▶ **Task list**
a. Reproduce the stretch of the PHP interfaces article from "August 26, 2006" through "have no ‘guts’.", substituting "episode" for every "podcast".
b. What does the PHP interfaces article say a reader must know in order to follow along?

▶ **Text segment**
PHP Interfaces: when and why you should use them instead of classes?

August 26, 2006

In this article/podcast, I look at what php interfaces are, and when and why we would use them over classes.


To follow along, you must know the basics of object oriented php.

Download the MP3: PHP Interfaces Explained.

The following notes are meant to support the podcast … I left the details in the podcast.

First, what are interfaces?

  • Interfaces are 100% abstract classes – they have methods but the methods have no ‘guts’.
  • Interfaces cannot be instantiated – they are a construct in OOP that allows you to inject ‘qualities’ into classes .. like abstract classes.
  • Where an abstract class can have both empty and working/concrete methods, interface methods must all be shells – that is to say, it must be left to the class (using the interface) to flesh out the methods.

Example of a class:

class dog {

function bark() {
echo “yap, yap, yap …”;


Example of an interface:

interface animal {
function breath();
function eat();

Note: the interface’s functions/methods cannot have the details/guts filled in – that is left to the class that uses the interface.

Example of a class using an interface:

class dog implements animal{

function bark() {
echo “yap, yap, yap …”;

/* the interface methods/functions must be implemented (given their ‘guts’) in the class */

function breath() { echo “dog is breathing …”;}

function eat() { echo “dog is easting …”;}



Remember: when a class uses/implements an interface, the class MUST define all the methods/functions of the interface otherwise the php engine will barf … ‘barf’ is a technical term for: give you an error.

▶ **Material shown**
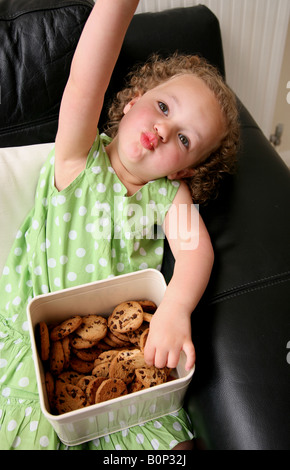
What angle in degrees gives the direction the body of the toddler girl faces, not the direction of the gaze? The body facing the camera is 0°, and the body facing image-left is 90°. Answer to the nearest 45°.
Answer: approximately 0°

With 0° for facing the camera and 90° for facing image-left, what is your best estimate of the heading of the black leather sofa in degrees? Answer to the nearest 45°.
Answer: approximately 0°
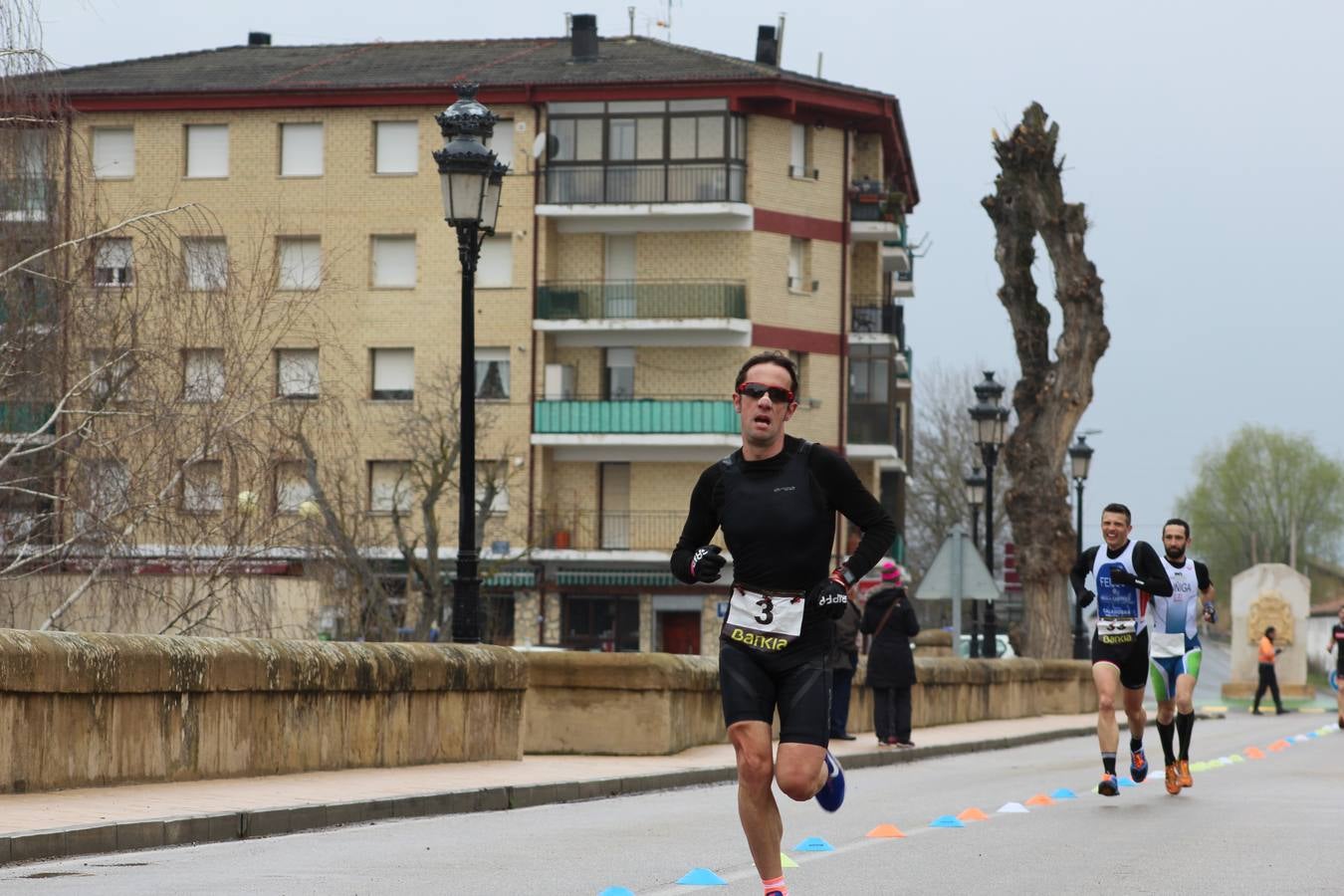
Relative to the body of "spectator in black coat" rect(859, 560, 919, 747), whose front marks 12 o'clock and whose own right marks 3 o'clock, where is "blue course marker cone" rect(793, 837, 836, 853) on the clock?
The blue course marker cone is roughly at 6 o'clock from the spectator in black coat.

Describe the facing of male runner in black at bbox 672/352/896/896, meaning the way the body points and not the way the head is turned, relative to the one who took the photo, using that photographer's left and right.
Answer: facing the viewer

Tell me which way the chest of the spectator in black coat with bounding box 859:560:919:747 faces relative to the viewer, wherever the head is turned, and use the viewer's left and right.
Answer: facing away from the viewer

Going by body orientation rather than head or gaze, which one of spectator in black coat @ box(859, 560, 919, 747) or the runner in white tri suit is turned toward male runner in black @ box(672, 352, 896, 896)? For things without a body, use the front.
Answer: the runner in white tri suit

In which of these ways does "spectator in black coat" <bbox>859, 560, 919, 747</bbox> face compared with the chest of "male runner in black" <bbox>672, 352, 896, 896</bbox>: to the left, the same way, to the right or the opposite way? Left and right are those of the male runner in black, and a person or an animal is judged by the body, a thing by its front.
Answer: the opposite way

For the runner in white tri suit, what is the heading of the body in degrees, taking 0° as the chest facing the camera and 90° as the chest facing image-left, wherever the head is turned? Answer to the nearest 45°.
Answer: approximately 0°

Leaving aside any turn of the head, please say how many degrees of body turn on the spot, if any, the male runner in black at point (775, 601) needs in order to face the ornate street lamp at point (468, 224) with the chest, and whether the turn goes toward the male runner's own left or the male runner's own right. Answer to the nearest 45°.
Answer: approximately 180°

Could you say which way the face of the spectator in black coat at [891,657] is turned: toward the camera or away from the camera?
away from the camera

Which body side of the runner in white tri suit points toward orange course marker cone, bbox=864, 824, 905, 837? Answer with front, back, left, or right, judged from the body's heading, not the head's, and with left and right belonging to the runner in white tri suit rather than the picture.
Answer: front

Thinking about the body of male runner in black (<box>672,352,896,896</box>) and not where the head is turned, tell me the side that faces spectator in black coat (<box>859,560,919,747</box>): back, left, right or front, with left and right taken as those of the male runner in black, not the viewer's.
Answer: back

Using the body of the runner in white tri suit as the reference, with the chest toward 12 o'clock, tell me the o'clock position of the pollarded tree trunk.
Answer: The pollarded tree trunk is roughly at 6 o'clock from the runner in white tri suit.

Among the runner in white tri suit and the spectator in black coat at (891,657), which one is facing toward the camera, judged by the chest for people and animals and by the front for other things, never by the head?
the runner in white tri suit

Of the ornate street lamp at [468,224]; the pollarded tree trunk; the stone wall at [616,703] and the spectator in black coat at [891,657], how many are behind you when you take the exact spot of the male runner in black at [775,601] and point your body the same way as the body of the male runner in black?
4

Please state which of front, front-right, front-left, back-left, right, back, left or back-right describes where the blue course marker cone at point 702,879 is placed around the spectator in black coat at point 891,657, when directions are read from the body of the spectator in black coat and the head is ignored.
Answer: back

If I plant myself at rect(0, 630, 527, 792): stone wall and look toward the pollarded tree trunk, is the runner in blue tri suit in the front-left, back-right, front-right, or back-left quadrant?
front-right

==

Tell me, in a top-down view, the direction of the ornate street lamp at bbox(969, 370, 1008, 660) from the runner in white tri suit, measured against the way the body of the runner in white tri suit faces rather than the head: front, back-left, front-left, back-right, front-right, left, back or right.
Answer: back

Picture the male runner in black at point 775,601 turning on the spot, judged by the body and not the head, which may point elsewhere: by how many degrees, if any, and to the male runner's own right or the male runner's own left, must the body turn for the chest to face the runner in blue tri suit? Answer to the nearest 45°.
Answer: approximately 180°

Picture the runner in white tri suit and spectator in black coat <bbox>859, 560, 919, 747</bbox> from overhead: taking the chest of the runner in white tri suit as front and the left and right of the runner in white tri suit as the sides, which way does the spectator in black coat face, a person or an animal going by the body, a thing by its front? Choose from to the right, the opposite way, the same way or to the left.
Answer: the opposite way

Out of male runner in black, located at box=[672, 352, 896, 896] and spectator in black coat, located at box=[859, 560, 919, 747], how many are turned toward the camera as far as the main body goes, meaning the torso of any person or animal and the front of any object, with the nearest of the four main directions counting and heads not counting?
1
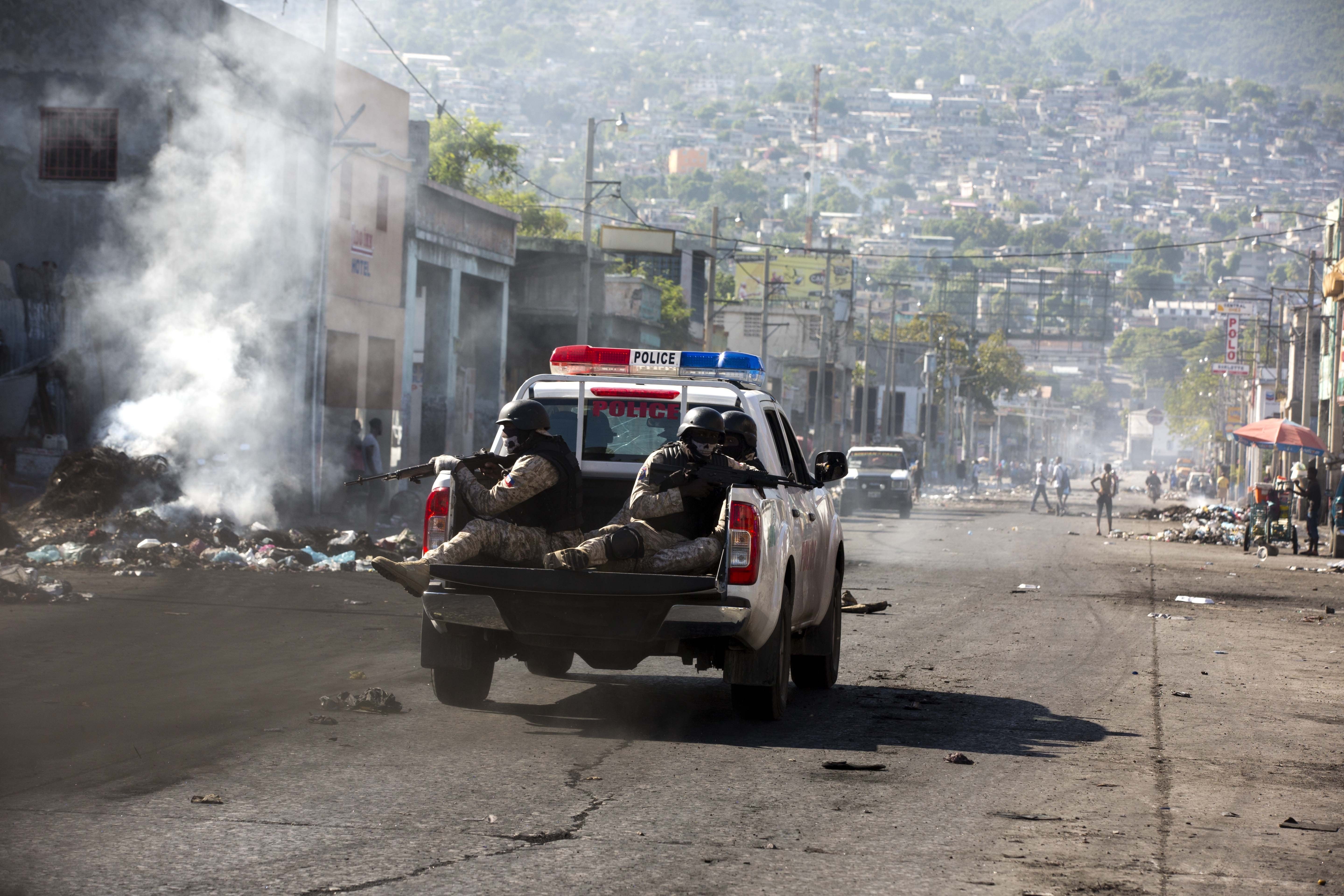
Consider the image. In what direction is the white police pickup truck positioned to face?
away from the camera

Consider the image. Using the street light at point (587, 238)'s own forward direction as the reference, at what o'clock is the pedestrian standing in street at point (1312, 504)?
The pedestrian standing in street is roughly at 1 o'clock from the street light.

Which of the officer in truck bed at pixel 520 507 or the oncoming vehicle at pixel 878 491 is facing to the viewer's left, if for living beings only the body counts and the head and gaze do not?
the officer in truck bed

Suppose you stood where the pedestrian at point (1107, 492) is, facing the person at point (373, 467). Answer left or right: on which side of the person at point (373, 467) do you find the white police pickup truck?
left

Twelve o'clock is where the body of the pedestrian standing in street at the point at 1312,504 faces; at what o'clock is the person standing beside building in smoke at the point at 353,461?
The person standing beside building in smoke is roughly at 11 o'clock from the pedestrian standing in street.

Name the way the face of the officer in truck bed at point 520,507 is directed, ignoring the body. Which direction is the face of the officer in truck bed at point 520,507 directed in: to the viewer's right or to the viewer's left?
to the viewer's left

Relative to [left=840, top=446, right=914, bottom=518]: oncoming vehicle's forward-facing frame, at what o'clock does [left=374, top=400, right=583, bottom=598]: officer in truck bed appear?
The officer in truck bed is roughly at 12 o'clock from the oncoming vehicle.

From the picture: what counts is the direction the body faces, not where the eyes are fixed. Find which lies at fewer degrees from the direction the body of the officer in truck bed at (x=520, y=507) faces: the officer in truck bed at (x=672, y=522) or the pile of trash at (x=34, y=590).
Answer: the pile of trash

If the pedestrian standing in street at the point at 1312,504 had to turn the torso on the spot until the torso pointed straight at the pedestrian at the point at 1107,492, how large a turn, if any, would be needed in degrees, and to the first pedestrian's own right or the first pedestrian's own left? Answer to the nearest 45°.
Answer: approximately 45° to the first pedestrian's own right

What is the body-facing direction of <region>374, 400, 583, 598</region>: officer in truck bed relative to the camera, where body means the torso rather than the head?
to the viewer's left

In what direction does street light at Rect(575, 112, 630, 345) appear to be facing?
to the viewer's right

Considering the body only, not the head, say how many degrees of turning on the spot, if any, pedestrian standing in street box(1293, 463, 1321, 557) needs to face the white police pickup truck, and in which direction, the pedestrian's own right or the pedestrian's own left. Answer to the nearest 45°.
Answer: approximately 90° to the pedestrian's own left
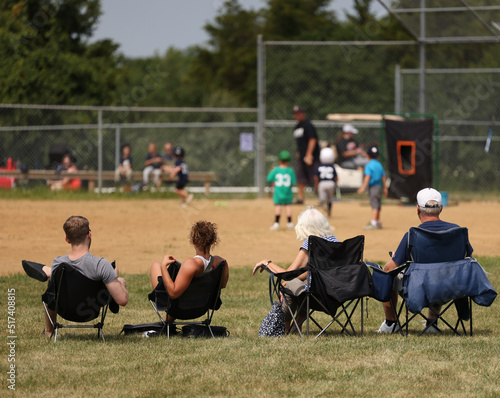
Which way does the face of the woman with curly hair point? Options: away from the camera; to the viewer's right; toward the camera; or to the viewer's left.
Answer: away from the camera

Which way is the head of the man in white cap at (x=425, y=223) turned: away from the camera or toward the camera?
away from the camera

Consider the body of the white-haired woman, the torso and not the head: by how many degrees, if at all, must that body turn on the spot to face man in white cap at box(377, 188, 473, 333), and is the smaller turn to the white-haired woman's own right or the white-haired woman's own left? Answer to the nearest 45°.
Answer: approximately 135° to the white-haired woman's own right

==

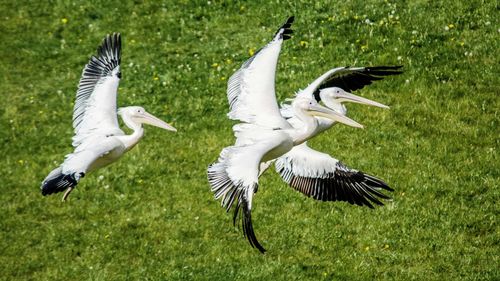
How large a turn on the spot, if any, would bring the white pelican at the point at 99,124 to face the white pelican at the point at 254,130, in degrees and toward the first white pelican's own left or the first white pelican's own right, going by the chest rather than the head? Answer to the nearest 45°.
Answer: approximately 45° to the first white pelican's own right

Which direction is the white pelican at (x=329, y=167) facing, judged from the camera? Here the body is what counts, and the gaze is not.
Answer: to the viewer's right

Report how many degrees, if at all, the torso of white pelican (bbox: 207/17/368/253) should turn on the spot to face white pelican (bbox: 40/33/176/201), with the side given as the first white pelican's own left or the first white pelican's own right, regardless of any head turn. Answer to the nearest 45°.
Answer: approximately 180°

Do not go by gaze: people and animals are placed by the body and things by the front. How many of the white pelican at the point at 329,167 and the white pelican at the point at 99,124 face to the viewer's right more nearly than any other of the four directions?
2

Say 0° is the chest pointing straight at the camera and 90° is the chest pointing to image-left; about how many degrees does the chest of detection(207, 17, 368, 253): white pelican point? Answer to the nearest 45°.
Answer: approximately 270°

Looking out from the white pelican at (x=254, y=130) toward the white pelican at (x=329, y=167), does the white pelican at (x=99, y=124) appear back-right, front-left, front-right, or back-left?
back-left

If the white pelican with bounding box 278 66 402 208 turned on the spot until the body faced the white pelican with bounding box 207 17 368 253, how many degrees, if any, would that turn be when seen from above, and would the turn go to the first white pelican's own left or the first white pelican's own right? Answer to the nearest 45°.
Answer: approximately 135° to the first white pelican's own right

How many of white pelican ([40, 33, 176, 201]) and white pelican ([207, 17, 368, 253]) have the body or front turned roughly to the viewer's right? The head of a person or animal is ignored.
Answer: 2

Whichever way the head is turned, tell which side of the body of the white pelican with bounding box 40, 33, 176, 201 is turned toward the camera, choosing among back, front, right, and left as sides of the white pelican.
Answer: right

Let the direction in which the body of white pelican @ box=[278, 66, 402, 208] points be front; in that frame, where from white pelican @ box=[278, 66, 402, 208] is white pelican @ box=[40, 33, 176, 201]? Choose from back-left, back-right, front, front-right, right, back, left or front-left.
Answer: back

▶ **Solutions per task**
a.
August 26, 2006

In this article/episode, I look at what php interfaces are, and when and why we would use them over classes.


To follow along, you must know the basics of object oriented php.

Download the MP3: PHP Interfaces Explained.

The following notes are meant to support the episode … I left the details in the episode.

First, what are interfaces?

  • Interfaces are 100% abstract classes – they have methods but the methods have no ‘guts’.

b. The basics of object-oriented PHP.